Library Love

Every year I spend all of September focusing on a theme I call Libraries in Our Community/World.  It's my way of celebrating libraries everywhere and emphasizing their importance in our lives. In the early grades, children learn about how to use the library, our procedures at Saint Mark's and what fun reading and library time can be. I read books like; The Shelf Elf, Library Lil, Bats at the Library, Wild About Books, and Charlie and Lola's But Excuse Me, That Is My Book. 
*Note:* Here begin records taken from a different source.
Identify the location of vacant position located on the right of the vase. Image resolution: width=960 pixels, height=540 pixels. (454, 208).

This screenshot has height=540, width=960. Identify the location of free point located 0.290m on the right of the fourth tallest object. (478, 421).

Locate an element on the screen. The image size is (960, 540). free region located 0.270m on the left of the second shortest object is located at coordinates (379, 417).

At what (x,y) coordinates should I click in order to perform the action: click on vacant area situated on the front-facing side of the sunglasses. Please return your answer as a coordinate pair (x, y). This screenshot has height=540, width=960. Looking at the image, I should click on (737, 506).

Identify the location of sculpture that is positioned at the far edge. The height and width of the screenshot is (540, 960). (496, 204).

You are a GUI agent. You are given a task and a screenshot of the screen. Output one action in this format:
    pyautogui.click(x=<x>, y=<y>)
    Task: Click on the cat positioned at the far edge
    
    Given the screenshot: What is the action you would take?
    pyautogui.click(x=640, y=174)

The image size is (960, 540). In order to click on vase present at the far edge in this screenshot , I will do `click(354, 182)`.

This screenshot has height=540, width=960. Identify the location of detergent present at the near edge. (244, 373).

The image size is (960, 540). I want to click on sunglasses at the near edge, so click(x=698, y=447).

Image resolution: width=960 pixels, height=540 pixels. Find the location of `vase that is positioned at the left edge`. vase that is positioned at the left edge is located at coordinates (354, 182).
Later we delve a bit deeper and explore how cultures provide library services around the world. Biblioburro is an amazing true story of a retired teacher named Luis who travels on donkey to poor and remote villages in Columbia delivering books (and story-time) to children. In Our Librarian is a Camel students learn about a wide range of transportation modes librarians use to deliver books to their communities including: dog sled, ferryboat and elephants!

To fifth grade, I read The Librarian of Basra about a passionate and deeply committed librarian in Iraq who narrowly rescues her library's collection of books before the building is burned to the ground during war.

Perhaps my favorite though is Down Cut Shin Creek which is the historic story of the pack-horse librarians of the deep south during the Great Depression. Through President Roosevelt's WPA program librarians were hired in the poorest parts of the country to travel through treacherous terrain and weather to deliver books to isolated families in need.

After we learn about these amazing individuals we read a poetic and moving picture book called, That Book Woman. Students examine how a lovely story can be spun from the real information found in compelling non-fiction.

I love sharing these books in this way because over time it puts libraries and library service in perspective extending our experience beyond what we take for granted and that with which we are familiar. My hope is that students see the importance of libraries in our education, culture and history and how fortunate we are to live in a community that values them.